Uma mão de pilão de madeira, também do século 19, está entre os itens mais preservados, reforçando o cotidiano das populações pobres da cidade em tempos passados.
Achados também no Porto Futuro 2 e Tamandaré
Na obra do Porto Futuro 2, um dos principais equipamentos previstos para a COP30, parte de uma embarcação semelhante à da Doca também foi encontrada. Além disso, surgiram roldanas, molinetes e peças de guindaste que pertenceram à antiga infraestrutura portuária da capital paraense.
Já nas escavações da avenida Almirante Tamandaré, onde também está sendo construído um parque linear, foram encontrados artefatos similares aos da Doca e do Ver-o-Peso. A área margeava o antigo lago do Piri, aterrado no final do século 19 para permitir a expansão urbana.

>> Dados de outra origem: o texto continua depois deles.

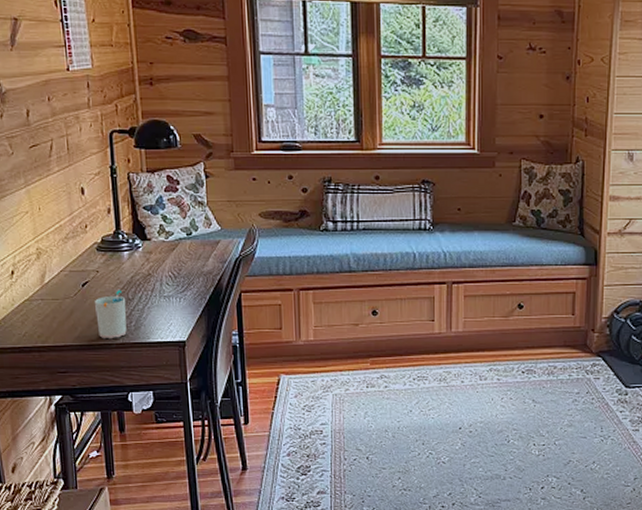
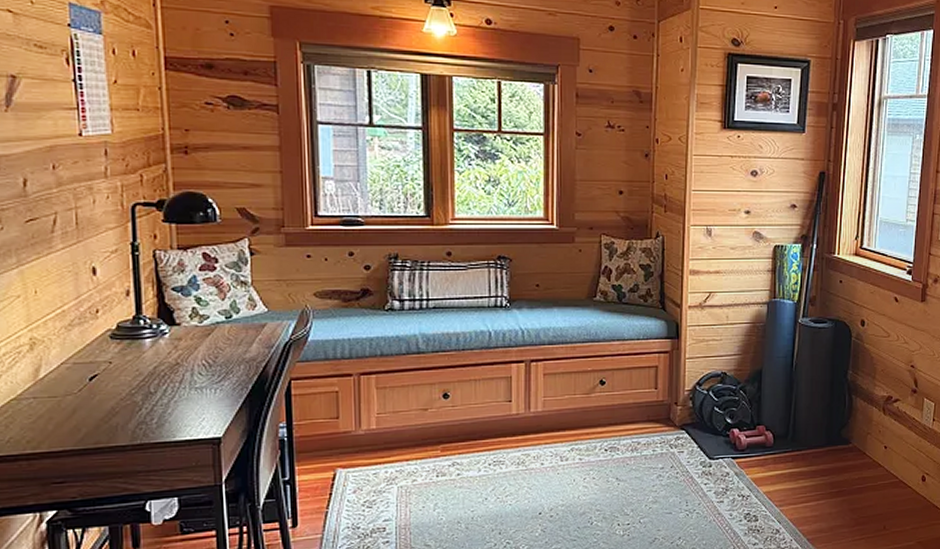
cup: present [94,290,127,339] -> none [104,383,147,441]

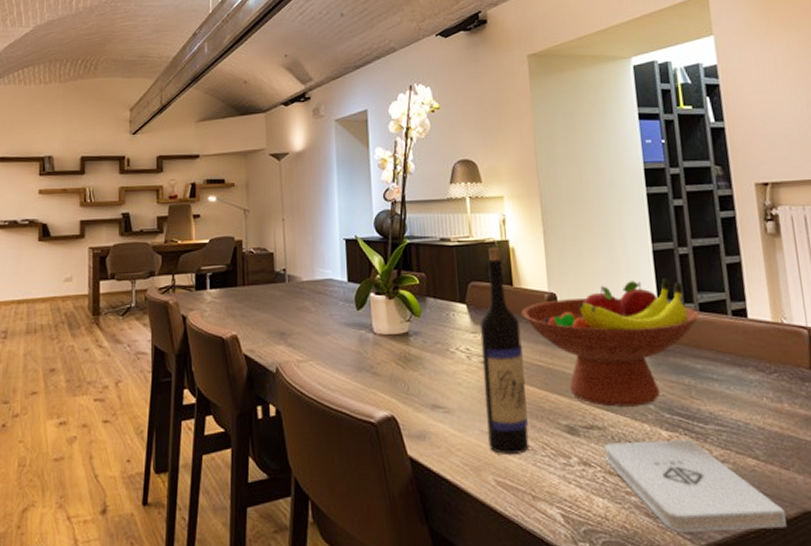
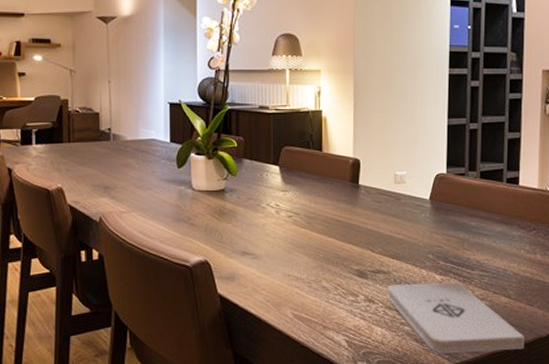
wine bottle: present [479,248,529,454] -> none [289,117,326,293]
fruit bowl: present [521,278,699,407] -> none [327,149,479,256]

Todos os materiais coletados estão sendo catalogados, higienizados e encaminhados para acervos públicos. Parte será preservada no Museu do Estado do Pará e na Fundação Casa da Cultura de Marabá.
Um resgate da memória amazônica
Em um momento em que Belém se prepara para receber o mundo na COP30, essas descobertas mostram que a cidade tem muito mais a oferecer do que paisagens e debates ambientais. “Belém é uma cidade que cresceu sobre o rio, sobre igarapés, e cheia de camadas históricas que agora estão sendo reveladas. A população precisa ver isso, entender isso”, afirma Miranda.
As obras da COP30, portanto, não apenas projetam o futuro da cidade, como desenterram seu passado. Um passado que, aos poucos, começa a ser devolvido ao olhar da população.